Solar Panels in your home as a way to generate power are nothing new. Tax credits, rebates, and incentives for installing solar panels, also nothing new. Yet, the further we go down the road of climate change and its negative side effects the more important it is for the entire world to continue investing in renewable, green energy sources. This is why rebates and similar offers are so vital to industries such as solar. But why are they important to you?
What Is A Rebate?
You’ve gotta spend money to make money. Rule of thumb for businesses, but with rebates businesses are able to generate more business while also passing on some savings to you, the consumer. A rebate is a partial repayment on something that’s already been bought and paid for, like your solar panels. Sometimes rebates offered via the manufacturer require you to purchase, then mail in your request for a rebate before they send you a check. For the federal government, you can collect your rebate when you pay your taxes.
How Is That Different From A Tax Credit?
Excellent question. A tax credit is offset by the taxes you owe, whereas a rebate will be paid regardless of your final bill. For example, if you’re a lower income earner and it’s low enough to owe nothing in taxes, tax credits will not apply to you. If the state or federal government offers you a rebate on solar installation, you’ll receive the amount of that rebate whether you owe a lot or a little, or even nothing at all.
How Does This Help Me?
Well, the actual cost of solar can reach up to $20,000. That’s a new kitchen, and then some. While we would all love a new kitchen, bedecked with tons of space and all the best gadgets, you can save money and the environment by doing your part and switching to solar. You’ll generate savings through your overhead, but it will still take around 20 years to make back that initial investment. This alone is enough to deter homeowners. With a rebate, though, you can earn back a substantial amount of your investment within the fiscal year. There are other tools available to some to help save you some dough, like net-metering. Net-metering is a wonderful practice in cities where any excess energy your solar panels create that your house doesn’t use gets transferred to the larger, city power grid and puts a little money in your pocket. The more you contribute to the grid, the more money you get in the form of a credit.
While it would be nice for the environment to lay down some serious laws that put solar and other green energies into every single home and business across the world, it isn’t really feasible.

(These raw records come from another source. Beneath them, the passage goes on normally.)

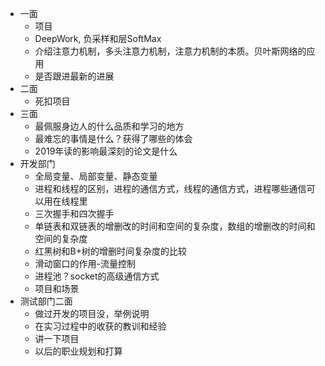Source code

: - 一面
    + 项目
    + DeepWork, 负采样和层SoftMax
    + 介绍注意力机制，多头注意力机制，注意力机制的本质。贝叶斯网络的应用
    + 是否跟进最新的进展
- 二面
    + 死扣项目
- 三面
    + 最佩服身边人的什么品质和学习的地方
    + 最难忘的事情是什么？获得了哪些的体会
    + 2019年读的影响最深刻的论文是什么
- 开发部门
    + 全局变量、局部变量、静态变量
    + 进程和线程的区别，进程的通信方式，线程的通信方式，进程哪些通信可以用在线程里
    + 三次握手和四次握手
    + 单链表和双链表的增删改的时间和空间的复杂度，数组的增删改的时间和空间的复杂度
    + 红黑树和B+树的增删时间复杂度的比较
    + 滑动窗口的作用-流量控制
    + 进程池？socket的高级通信方式
    + 项目和场景
- 测试部门二面
    + 做过开发的项目没，举例说明
    + 在实习过程中的收获的教训和经验
    + 讲一下项目
    + 以后的职业规划和打算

The companies that build, transport, sell, and install solar are still companies with a bottom line of profits to meet. It isn’t particularly constitutional to force people to shill out what they don’t have. Offering incentives like rebates encourages people to move in this direction without creating a huge financial risk. If you have yet to go green with solar, keep an eye out for these offers and seize upon them as soon as you can.